#### Exercise prompt:
Type out the lines below exactly, pictures excluded.

#### Input for this task:

= Beginning of Section =

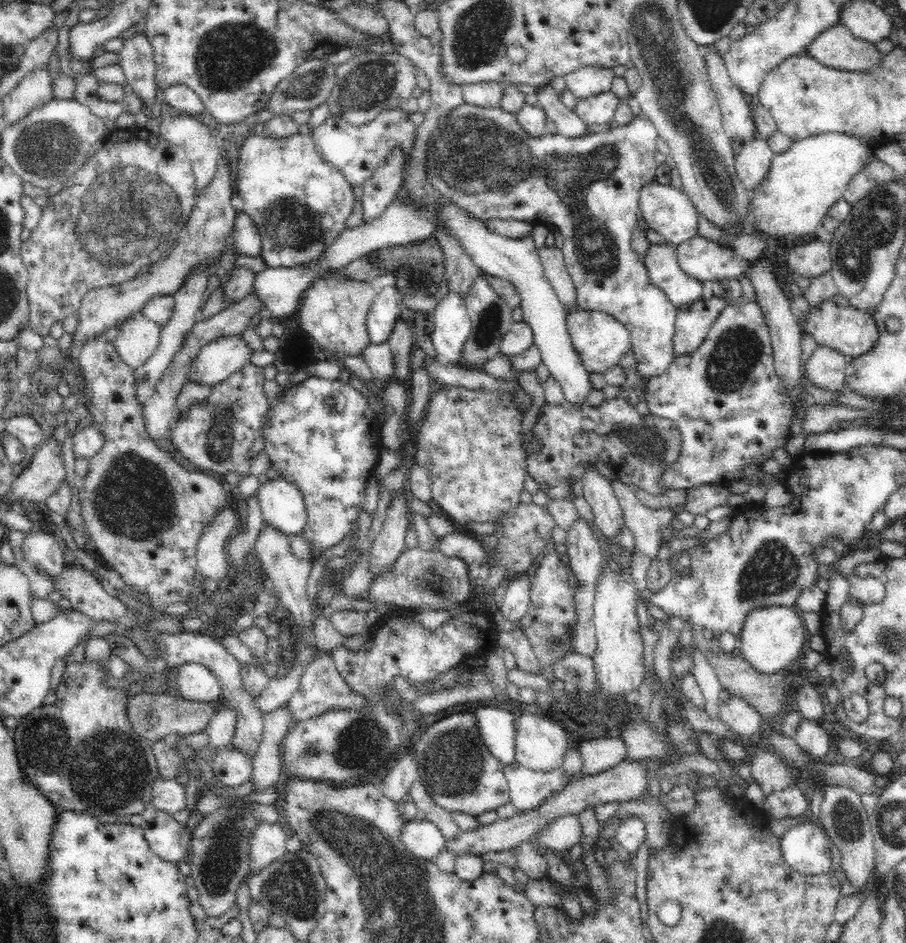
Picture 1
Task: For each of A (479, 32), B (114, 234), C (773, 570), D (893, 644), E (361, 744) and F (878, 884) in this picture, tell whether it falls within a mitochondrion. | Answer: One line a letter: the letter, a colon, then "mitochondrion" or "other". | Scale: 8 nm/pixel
A: mitochondrion
B: mitochondrion
C: mitochondrion
D: mitochondrion
E: mitochondrion
F: other

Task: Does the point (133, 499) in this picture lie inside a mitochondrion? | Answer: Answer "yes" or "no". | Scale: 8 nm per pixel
yes

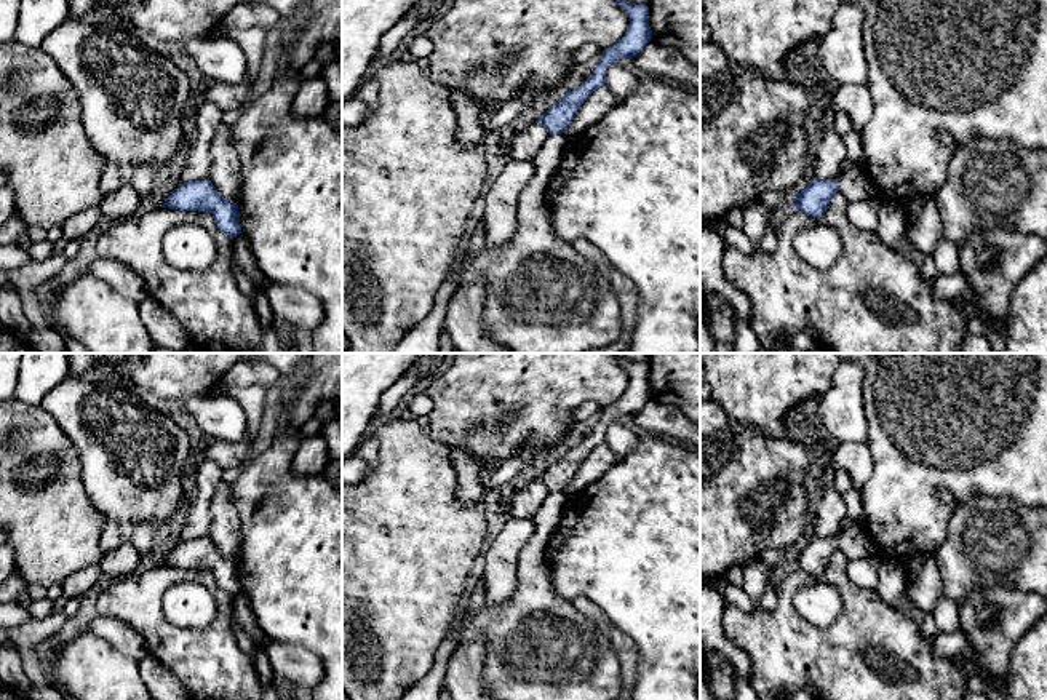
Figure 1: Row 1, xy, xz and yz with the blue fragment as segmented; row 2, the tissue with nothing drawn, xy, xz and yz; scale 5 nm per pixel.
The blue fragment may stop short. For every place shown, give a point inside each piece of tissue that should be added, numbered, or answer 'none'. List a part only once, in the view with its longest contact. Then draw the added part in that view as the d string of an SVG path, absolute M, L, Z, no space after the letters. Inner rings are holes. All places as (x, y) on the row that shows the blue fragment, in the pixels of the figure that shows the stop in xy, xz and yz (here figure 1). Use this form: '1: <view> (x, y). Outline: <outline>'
1: xz (542, 296). Outline: M564 133L550 134L532 160L534 174L518 198L518 227L512 240L499 248L483 246L462 270L460 288L483 283L484 331L513 353L587 353L617 340L620 334L620 305L611 281L591 261L577 253L572 243L558 238L551 229L545 195L553 174L567 149Z

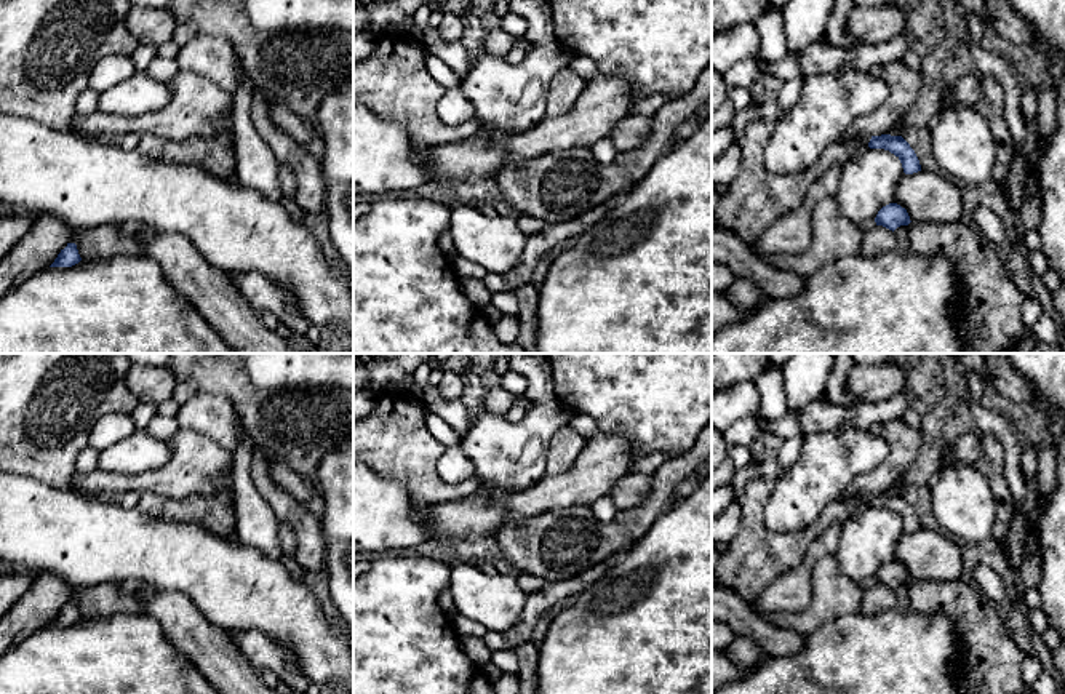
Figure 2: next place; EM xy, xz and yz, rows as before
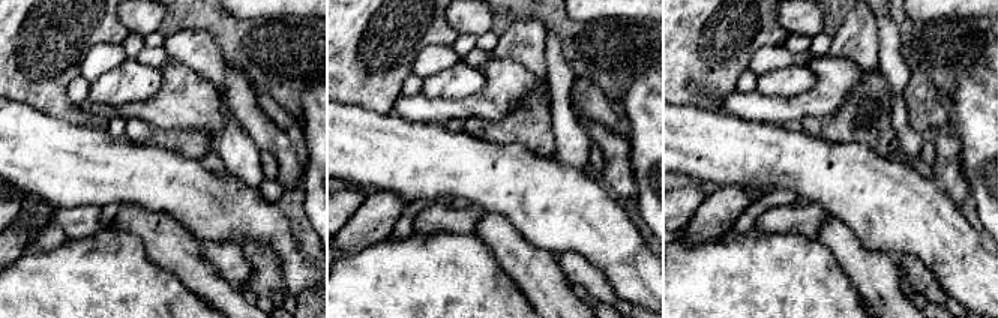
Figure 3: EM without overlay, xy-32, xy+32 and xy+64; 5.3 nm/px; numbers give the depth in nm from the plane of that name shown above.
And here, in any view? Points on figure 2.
1: yz (848, 136). Outline: M846 133L844 136L840 138L841 142L848 142L848 141L862 141L862 142L870 142L872 136L867 134L852 134L852 133Z

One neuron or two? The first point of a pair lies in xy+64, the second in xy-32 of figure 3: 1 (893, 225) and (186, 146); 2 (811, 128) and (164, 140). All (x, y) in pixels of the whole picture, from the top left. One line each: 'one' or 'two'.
1: two
2: one

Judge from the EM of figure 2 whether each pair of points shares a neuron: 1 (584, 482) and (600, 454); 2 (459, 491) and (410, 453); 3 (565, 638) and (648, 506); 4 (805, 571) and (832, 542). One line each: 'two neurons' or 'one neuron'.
1: one neuron
2: one neuron
3: two neurons
4: one neuron

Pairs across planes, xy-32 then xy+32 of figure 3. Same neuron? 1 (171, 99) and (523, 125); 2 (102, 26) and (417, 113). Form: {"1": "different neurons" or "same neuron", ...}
{"1": "different neurons", "2": "different neurons"}

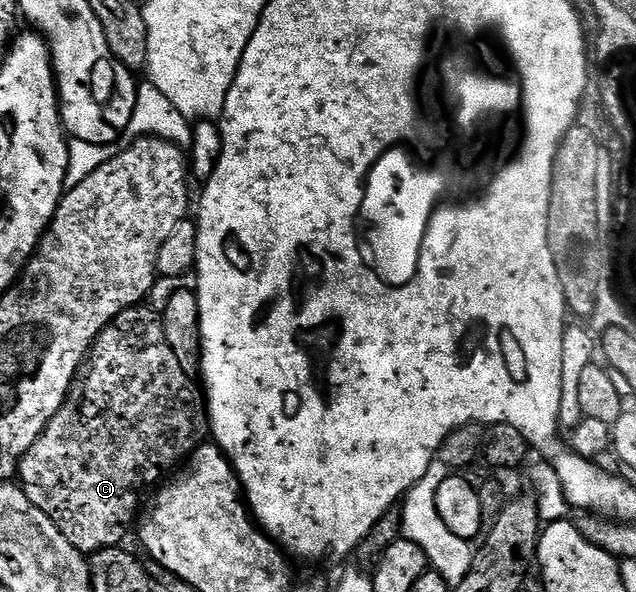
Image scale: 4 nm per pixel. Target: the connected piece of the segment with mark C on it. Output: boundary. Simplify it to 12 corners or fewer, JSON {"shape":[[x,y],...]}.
{"shape":[[122,311],[18,484],[85,555],[210,433],[163,316]]}

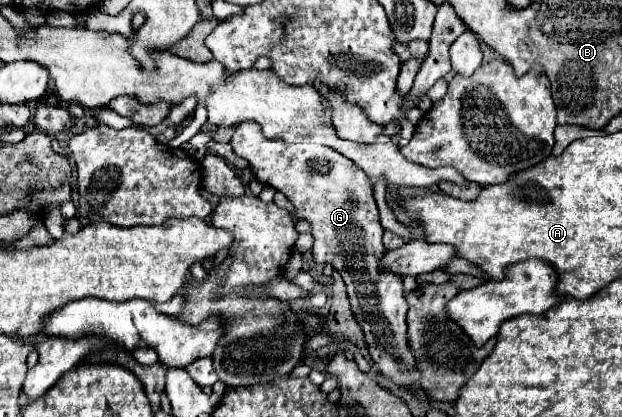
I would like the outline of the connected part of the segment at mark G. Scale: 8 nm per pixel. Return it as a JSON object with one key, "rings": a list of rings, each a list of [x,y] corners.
{"rings":[[[242,122],[232,136],[234,152],[244,158],[256,178],[282,192],[294,206],[294,214],[312,224],[314,260],[332,264],[346,282],[352,312],[364,330],[374,366],[394,384],[418,390],[420,374],[406,348],[406,312],[402,278],[382,268],[382,226],[368,176],[332,148],[316,144],[280,144],[262,136],[256,122]]]}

= End of Section =

#### Output of the exercise:
Picture 1
Task: For each of A (479, 32), B (114, 234), C (773, 570), D (893, 644), E (361, 744) and F (878, 884) in this picture, tell whether it falls within a mitochondrion. | Answer: One line a letter: the letter, a colon, then "mitochondrion" or "other". | Scale: 8 nm/pixel
A: mitochondrion
B: mitochondrion
C: mitochondrion
D: mitochondrion
E: mitochondrion
F: other

Task: Does the point (133, 499) in this picture lie inside a mitochondrion? | Answer: Answer "yes" or "no". | Scale: 8 nm per pixel
yes

Figure 1: Row 1, xy, xz and yz with the blue fragment as segmented; row 2, the tissue with nothing drawn, xy, xz and yz; scale 5 nm per pixel.
The blue fragment may stop short. For every place shown, give a point inside each piece of tissue that should be added, numbered, or answer 'none'. List a part only once, in the view with its longest contact. Then draw the added part in that view as the d string of an SVG path, absolute M, L, Z, no space after the letters. Inner rings are holes. All places as (x, y) on the row that shows the blue fragment, in the pixels of the figure that shows the stop in xy, xz and yz (here figure 1). Use this form: '1: <view> (x, y). Outline: <outline>'
1: xz (542, 296). Outline: M564 133L550 134L532 160L534 174L518 198L518 227L512 240L499 248L483 246L462 270L460 288L483 283L484 331L513 353L587 353L617 340L620 334L620 305L611 281L591 261L577 253L572 243L558 238L551 229L545 195L553 174L567 149Z

Figure 2: next place; EM xy, xz and yz, rows as before
Figure 3: EM without overlay, xy-32, xy+32 and xy+64; 5.3 nm/px; numbers give the depth in nm from the plane of that name shown above.
And here, in any view? Points on figure 2.
1: yz (848, 136). Outline: M846 133L844 136L840 138L841 142L848 142L848 141L862 141L862 142L870 142L872 136L867 134L852 134L852 133Z

One neuron or two? The first point of a pair lies in xy+64, the second in xy-32 of figure 3: 1 (893, 225) and (186, 146); 2 (811, 128) and (164, 140). All (x, y) in pixels of the whole picture, from the top left. One line each: 'one' or 'two'.
1: two
2: one

Judge from the EM of figure 2 whether each pair of points shares a neuron: 1 (584, 482) and (600, 454); 2 (459, 491) and (410, 453); 3 (565, 638) and (648, 506); 4 (805, 571) and (832, 542). One line each: 'two neurons' or 'one neuron'.
1: one neuron
2: one neuron
3: two neurons
4: one neuron

Pairs across planes, xy-32 then xy+32 of figure 3. Same neuron? 1 (171, 99) and (523, 125); 2 (102, 26) and (417, 113). Form: {"1": "different neurons" or "same neuron", ...}
{"1": "different neurons", "2": "different neurons"}

Image scale: 4 nm per pixel. Target: the connected piece of the segment with mark C on it. Output: boundary. Simplify it to 12 corners or fewer, JSON {"shape":[[x,y],...]}.
{"shape":[[122,311],[18,484],[85,555],[210,433],[163,316]]}

I would like the outline of the connected part of the segment at mark G. Scale: 8 nm per pixel. Return it as a JSON object with one key, "rings": a list of rings, each a list of [x,y] corners.
{"rings":[[[242,122],[232,136],[234,152],[244,158],[256,178],[282,192],[294,206],[294,214],[312,224],[314,260],[332,264],[346,282],[352,312],[364,330],[374,366],[394,384],[418,390],[420,374],[406,348],[406,312],[402,278],[382,268],[382,226],[368,176],[332,148],[316,144],[280,144],[262,136],[256,122]]]}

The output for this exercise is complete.